• _TASK DESCRIPTION_:
Beneath this task are records; print exactly the stretch of them from the line with "install sun --upgrade" through the line with "If you feel", both ends included.

• _THE RECORDS_:
========================
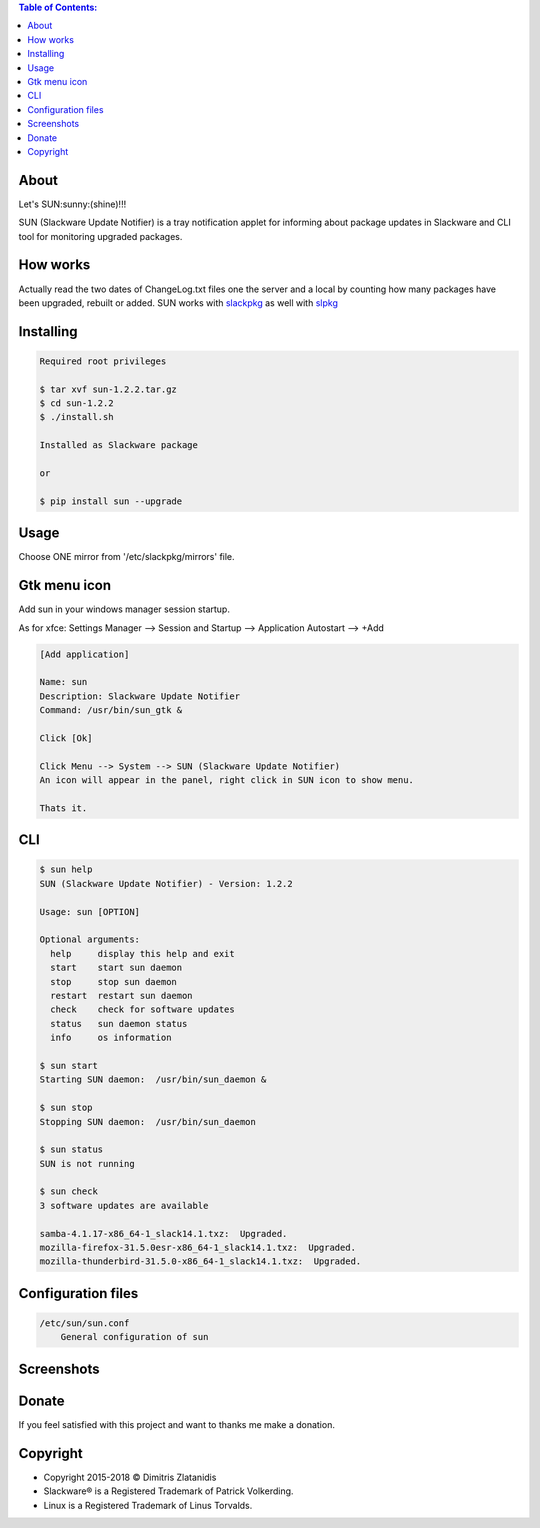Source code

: .. image:: https://img.shields.io/github/release/dslackw/sun.svg
    :target: https://github.com/dslackw/sun/releases
.. image:: https://travis-ci.org/dslackw/sun.svg?branch=master
    :target: https://travis-ci.org/dslackw/sun
.. image:: https://landscape.io/github/dslackw/sun/master/landscape.png
    :target: https://landscape.io/github/dslackw/sun/master
.. image:: https://img.shields.io/codacy/ea3c2619e1124874a7d53079092dc956.svg
    :target: https://www.codacy.com/public/dzlatanidis/sun/dashboard
.. image:: https://img.shields.io/badge/license-GPLv3-blue.svg
    :target: https://github.com/dslackw/sun
.. image:: https://img.shields.io/github/stars/dslackw/sun.svg
    :target: https://github.com/dslackw/sun
.. image:: https://img.shields.io/github/forks/dslackw/sun.svg
    :target: https://github.com/dslackw/sun
.. image:: https://img.shields.io/github/issues/dslackw/sun.svg
    :target: https://github.com/dslackw/sun/issues

.. contents:: Table of Contents:

About
-----

Let's SUN:sunny:(shine)!!!


SUN (Slackware Update Notifier) is a tray notification applet for informing about
package updates in Slackware and CLI tool for monitoring upgraded packages.

.. image:: https://raw.githubusercontent.com/dslackw/images/master/sun/sun.png
    :target: https://github.com/dslackw/sun

How works
---------

Actually read the two dates of ChangeLog.txt files one the server and a local by counting
how many packages have been upgraded, rebuilt or added.
SUN works with `slackpkg <http://www.slackpkg.org/>`_ as well with `slpkg <https://github.com/dslackw/slpkg>`_
 

Installing
----------

.. code-block:: bash

    Required root privileges

    $ tar xvf sun-1.2.2.tar.gz
    $ cd sun-1.2.2
    $ ./install.sh

    Installed as Slackware package

    or

    $ pip install sun --upgrade


Usage
-----

Choose ONE mirror from '/etc/slackpkg/mirrors' file.


Gtk menu icon
-------------

Add sun in your windows manager session startup.

As for xfce:
Settings Manager --> Session and Startup --> Application Autostart --> +Add

.. code-block:: bash
    
    [Add application]

    Name: sun
    Description: Slackware Update Notifier
    Command: /usr/bin/sun_gtk &
    
    Click [Ok]

    Click Menu --> System --> SUN (Slackware Update Notifier)
    An icon will appear in the panel, right click in SUN icon to show menu.

    Thats it.
    
CLI
---

.. code-block:: bash

    $ sun help
    SUN (Slackware Update Notifier) - Version: 1.2.2

    Usage: sun [OPTION]

    Optional arguments:
      help     display this help and exit
      start    start sun daemon
      stop     stop sun daemon
      restart  restart sun daemon
      check    check for software updates
      status   sun daemon status
      info     os information

    $ sun start
    Starting SUN daemon:  /usr/bin/sun_daemon &

    $ sun stop
    Stopping SUN daemon:  /usr/bin/sun_daemon

    $ sun status
    SUN is not running
    
    $ sun check
    3 software updates are available

    samba-4.1.17-x86_64-1_slack14.1.txz:  Upgraded.
    mozilla-firefox-31.5.0esr-x86_64-1_slack14.1.txz:  Upgraded.
    mozilla-thunderbird-31.5.0-x86_64-1_slack14.1.txz:  Upgraded.


Configuration files
-------------------

.. code-block:: bash

    /etc/sun/sun.conf
        General configuration of sun

    
Screenshots
-----------

.. image:: https://raw.githubusercontent.com/dslackw/images/master/sun/gtk_daemon.png
    :target: https://github.com/dslackw/sun


.. image:: https://raw.githubusercontent.com/dslackw/images/master/sun/xfce_screenshot.png
    :target: https://github.com/dslackw/sun


.. image:: https://raw.githubusercontent.com/dslackw/images/master/sun/kde_screenshot.png
    :target: https://github.com/dslackw/sun


.. image:: https://raw.githubusercontent.com/dslackw/images/master/sun/check_updates.png
    :target: https://github.com/dslackw/sun

 
Donate
------

If you feel satisfied with this project and want to thanks me make a donation.

.. image:: https://github.com/dslackw/images/blob/master/donate/paypaldonate.png
    :target: https://www.paypal.me/dslackw


Copyright 
---------

- Copyright 2015-2018 © Dimitris Zlatanidis
- Slackware® is a Registered Trademark of Patrick Volkerding.
- Linux is a Registered Trademark of Linus Torvalds.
========================
• _EXERCISE RESULT_:
    $ pip install sun --upgrade


Usage
-----

Choose ONE mirror from '/etc/slackpkg/mirrors' file.


Gtk menu icon
-------------

Add sun in your windows manager session startup.

As for xfce:
Settings Manager --> Session and Startup --> Application Autostart --> +Add

.. code-block:: bash
    
    [Add application]

    Name: sun
    Description: Slackware Update Notifier
    Command: /usr/bin/sun_gtk &
    
    Click [Ok]

    Click Menu --> System --> SUN (Slackware Update Notifier)
    An icon will appear in the panel, right click in SUN icon to show menu.

    Thats it.
    
CLI
---

.. code-block:: bash

    $ sun help
    SUN (Slackware Update Notifier) - Version: 1.2.2

    Usage: sun [OPTION]

    Optional arguments:
      help     display this help and exit
      start    start sun daemon
      stop     stop sun daemon
      restart  restart sun daemon
      check    check for software updates
      status   sun daemon status
      info     os information

    $ sun start
    Starting SUN daemon:  /usr/bin/sun_daemon &

    $ sun stop
    Stopping SUN daemon:  /usr/bin/sun_daemon

    $ sun status
    SUN is not running
    
    $ sun check
    3 software updates are available

    samba-4.1.17-x86_64-1_slack14.1.txz:  Upgraded.
    mozilla-firefox-31.5.0esr-x86_64-1_slack14.1.txz:  Upgraded.
    mozilla-thunderbird-31.5.0-x86_64-1_slack14.1.txz:  Upgraded.


Configuration files
-------------------

.. code-block:: bash

    /etc/sun/sun.conf
        General configuration of sun

    
Screenshots
-----------

.. image:: https://raw.githubusercontent.com/dslackw/images/master/sun/gtk_daemon.png
    :target: https://github.com/dslackw/sun


.. image:: https://raw.githubusercontent.com/dslackw/images/master/sun/xfce_screenshot.png
    :target: https://github.com/dslackw/sun


.. image:: https://raw.githubusercontent.com/dslackw/images/master/sun/kde_screenshot.png
    :target: https://github.com/dslackw/sun


.. image:: https://raw.githubusercontent.com/dslackw/images/master/sun/check_updates.png
    :target: https://github.com/dslackw/sun

 
Donate
------

If you feel satisfied with this project and want to thanks me make a donation.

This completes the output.